Recorded data:
## start

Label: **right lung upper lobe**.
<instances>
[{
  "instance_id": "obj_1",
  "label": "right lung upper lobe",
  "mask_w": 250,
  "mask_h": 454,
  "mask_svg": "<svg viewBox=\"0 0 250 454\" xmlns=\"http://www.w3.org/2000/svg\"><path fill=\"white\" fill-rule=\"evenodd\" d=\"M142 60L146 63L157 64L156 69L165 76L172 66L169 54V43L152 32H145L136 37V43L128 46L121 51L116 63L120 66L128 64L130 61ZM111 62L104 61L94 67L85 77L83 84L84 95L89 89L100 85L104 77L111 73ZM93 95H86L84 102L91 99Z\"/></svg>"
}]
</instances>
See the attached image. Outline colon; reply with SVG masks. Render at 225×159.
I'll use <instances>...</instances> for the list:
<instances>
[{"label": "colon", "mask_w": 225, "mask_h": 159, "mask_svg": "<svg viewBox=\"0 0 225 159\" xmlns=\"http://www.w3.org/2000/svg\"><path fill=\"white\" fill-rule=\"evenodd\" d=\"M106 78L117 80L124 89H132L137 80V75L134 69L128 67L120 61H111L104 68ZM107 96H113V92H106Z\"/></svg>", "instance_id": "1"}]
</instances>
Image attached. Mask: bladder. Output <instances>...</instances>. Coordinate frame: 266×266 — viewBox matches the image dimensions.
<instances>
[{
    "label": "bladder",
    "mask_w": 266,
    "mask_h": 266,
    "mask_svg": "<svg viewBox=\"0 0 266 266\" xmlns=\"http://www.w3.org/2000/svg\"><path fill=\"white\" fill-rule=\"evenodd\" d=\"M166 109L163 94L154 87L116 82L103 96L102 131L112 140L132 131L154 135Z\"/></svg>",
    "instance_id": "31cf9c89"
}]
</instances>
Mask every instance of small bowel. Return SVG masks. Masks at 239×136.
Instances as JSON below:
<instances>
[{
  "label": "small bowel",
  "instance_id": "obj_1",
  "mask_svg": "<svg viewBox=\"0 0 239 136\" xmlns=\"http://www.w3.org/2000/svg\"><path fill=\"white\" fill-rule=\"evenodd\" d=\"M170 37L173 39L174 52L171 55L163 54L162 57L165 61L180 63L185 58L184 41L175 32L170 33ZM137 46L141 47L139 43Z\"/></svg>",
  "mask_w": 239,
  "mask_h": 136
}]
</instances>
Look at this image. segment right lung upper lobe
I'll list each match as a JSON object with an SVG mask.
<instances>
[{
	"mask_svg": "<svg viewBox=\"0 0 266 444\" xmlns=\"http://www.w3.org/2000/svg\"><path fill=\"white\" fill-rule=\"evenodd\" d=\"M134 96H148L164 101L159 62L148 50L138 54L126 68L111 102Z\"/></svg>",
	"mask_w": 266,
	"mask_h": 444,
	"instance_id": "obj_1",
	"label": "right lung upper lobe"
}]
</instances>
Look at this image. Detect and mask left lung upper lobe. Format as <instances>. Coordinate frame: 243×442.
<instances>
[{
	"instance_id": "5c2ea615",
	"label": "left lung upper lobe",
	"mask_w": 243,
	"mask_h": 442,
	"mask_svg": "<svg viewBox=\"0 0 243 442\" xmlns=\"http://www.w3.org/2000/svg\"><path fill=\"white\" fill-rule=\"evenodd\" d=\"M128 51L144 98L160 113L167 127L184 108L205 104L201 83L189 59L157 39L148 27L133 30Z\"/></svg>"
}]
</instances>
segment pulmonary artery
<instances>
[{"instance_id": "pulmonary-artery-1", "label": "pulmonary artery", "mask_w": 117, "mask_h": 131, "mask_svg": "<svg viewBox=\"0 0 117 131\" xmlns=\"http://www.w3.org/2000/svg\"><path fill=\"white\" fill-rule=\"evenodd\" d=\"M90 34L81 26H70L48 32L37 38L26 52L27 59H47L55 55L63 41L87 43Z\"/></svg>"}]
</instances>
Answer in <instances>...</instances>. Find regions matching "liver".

## end

- What you are asked to do
Starting at the line containing "segment pulmonary artery" and continuing through the end of the records, edit those lines by replacing "liver" with "spleen". Leave everything else unchanged.

- Exercise answer
segment pulmonary artery
<instances>
[{"instance_id": "pulmonary-artery-1", "label": "pulmonary artery", "mask_w": 117, "mask_h": 131, "mask_svg": "<svg viewBox=\"0 0 117 131\" xmlns=\"http://www.w3.org/2000/svg\"><path fill=\"white\" fill-rule=\"evenodd\" d=\"M90 34L81 26H70L48 32L37 38L26 52L27 59H47L55 55L63 41L87 43Z\"/></svg>"}]
</instances>
Answer in <instances>...</instances>. Find regions matching "spleen".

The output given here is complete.